Allan Jacobson, my graduate thesis chair, is a force of nature. Anyone who has met him has likely snorted with laughter and expanded their minds at the same time. Allan was one of the first people that I went to full of pride after our first year at cycle for survival. I went to him because we did it. We did what we never thought we could.  We raised the equivalent to an R01 when we set out to raise a 50K grant. There was going to be legitimate research squarely focused on Angiosarcoma, and in a world where there was once nothing, no hope, no recourse.

Allan looked at me and said, “Now What”.  I was too busy reveling to take a step back and ask that of myself. Now What? Allan said that as great as our accomplishments were, that we needed to focus more than ever on what was next. What a humbling experience to know that there would never be reason to be full of anything except the drive to do more.

I wasn’t going to accomplish “Now What” from my graduate bench. But man was it scary to defend my thesis. I left behind the shelter of an incredible graduate mentor, who provided a safe pace for my mind and my heart. I left behind kick ass insurance.
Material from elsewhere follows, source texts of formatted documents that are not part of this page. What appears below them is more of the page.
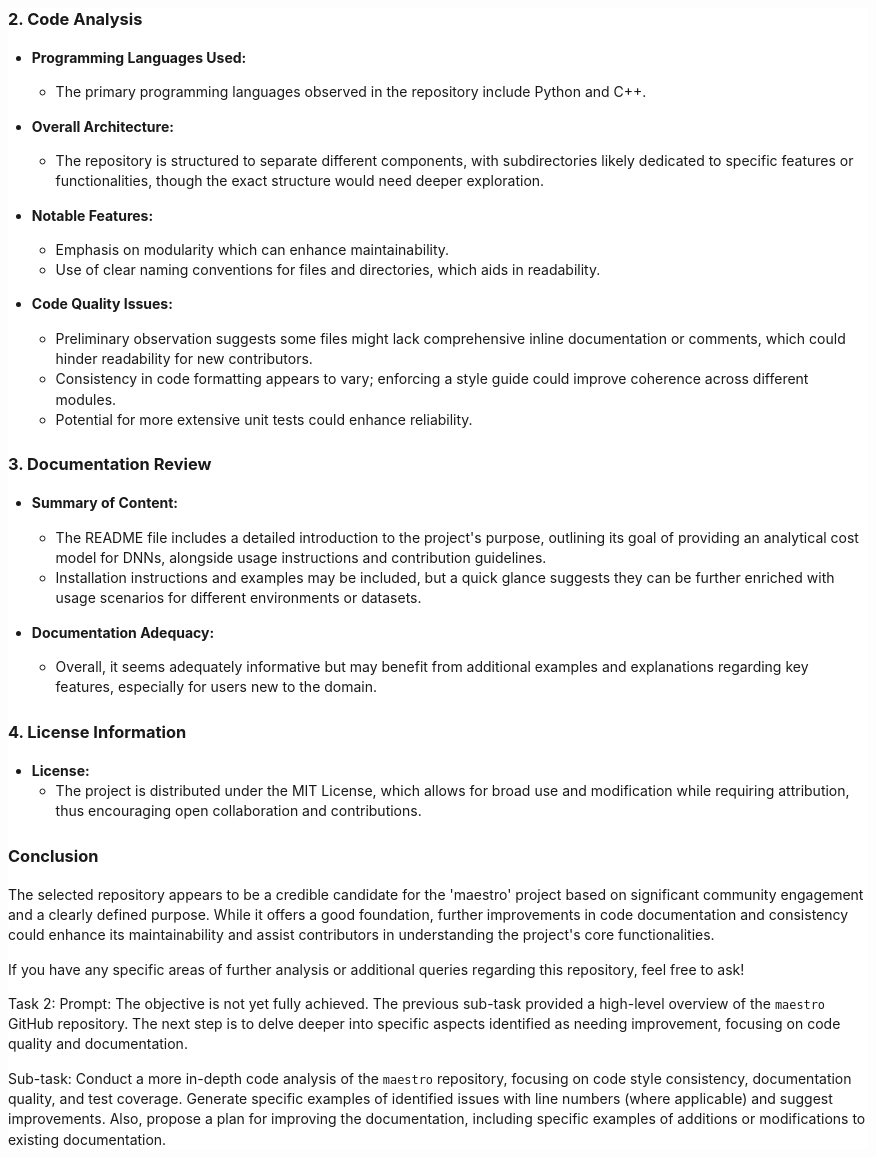 ### 2. Code Analysis
- **Programming Languages Used:**
  - The primary programming languages observed in the repository include Python and C++.

- **Overall Architecture:**
  - The repository is structured to separate different components, with subdirectories likely dedicated to specific features or functionalities, though the exact structure would need deeper exploration.
  
- **Notable Features:**
  - Emphasis on modularity which can enhance maintainability.
  - Use of clear naming conventions for files and directories, which aids in readability.

- **Code Quality Issues:**
  - Preliminary observation suggests some files might lack comprehensive inline documentation or comments, which could hinder readability for new contributors.
  - Consistency in code formatting appears to vary; enforcing a style guide could improve coherence across different modules.
  - Potential for more extensive unit tests could enhance reliability.

### 3. Documentation Review
- **Summary of Content:**
  - The README file includes a detailed introduction to the project's purpose, outlining its goal of providing an analytical cost model for DNNs, alongside usage instructions and contribution guidelines.
  - Installation instructions and examples may be included, but a quick glance suggests they can be further enriched with usage scenarios for different environments or datasets.
  
- **Documentation Adequacy:**
  - Overall, it seems adequately informative but may benefit from additional examples and explanations regarding key features, especially for users new to the domain.
  
### 4. License Information
- **License:** 
  - The project is distributed under the MIT License, which allows for broad use and modification while requiring attribution, thus encouraging open collaboration and contributions.

### Conclusion
The selected repository appears to be a credible candidate for the 'maestro' project based on significant community engagement and a clearly defined purpose. While it offers a good foundation, further improvements in code documentation and consistency could enhance its maintainability and assist contributors in understanding the project's core functionalities.

If you have any specific areas of further analysis or additional queries regarding this repository, feel free to ask!

Task 2:
Prompt: The objective is not yet fully achieved.  The previous sub-task provided a high-level overview of the `maestro` GitHub repository.  The next step is to delve deeper into specific aspects identified as needing improvement, focusing on code quality and documentation.

Sub-task: Conduct a more in-depth code analysis of the `maestro` repository, focusing on code style consistency, documentation quality, and test coverage.  Generate specific examples of identified issues with line numbers (where applicable) and suggest improvements.  Also, propose a plan for improving the documentation, including specific examples of additions or modifications to existing documentation.
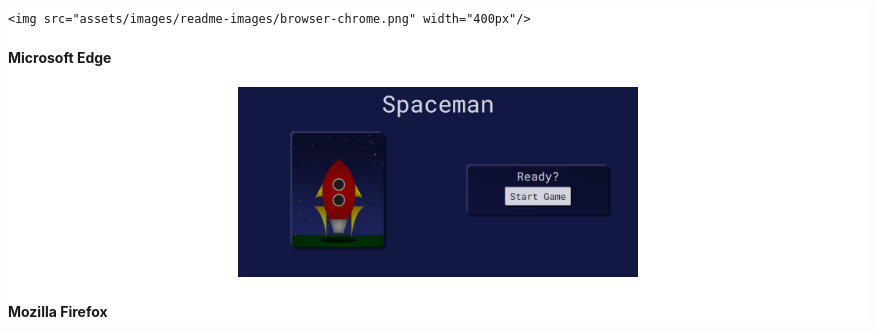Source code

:     <img src="assets/images/readme-images/browser-chrome.png" width="400px"/>
  </p>
 
  #### __Microsoft Edge__
 
  <p align="center">
    <img src="assets/images/readme-images/browser-edge.png" width="400px"/>
  </p>
 
  #### __Mozilla Firefox__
I left behind the type of science that fueled me. It was a risk. A very necessary risk. And when I talked to Ted, it was clear to both of us that I had to take it.


I know, in the deepest recesses of who I am, that I will never attain my ultimate goal, even though I traded in my plastic spoon for a chisel. But I will take every chance that comes my way in order to come one step closer to, “That’s what”.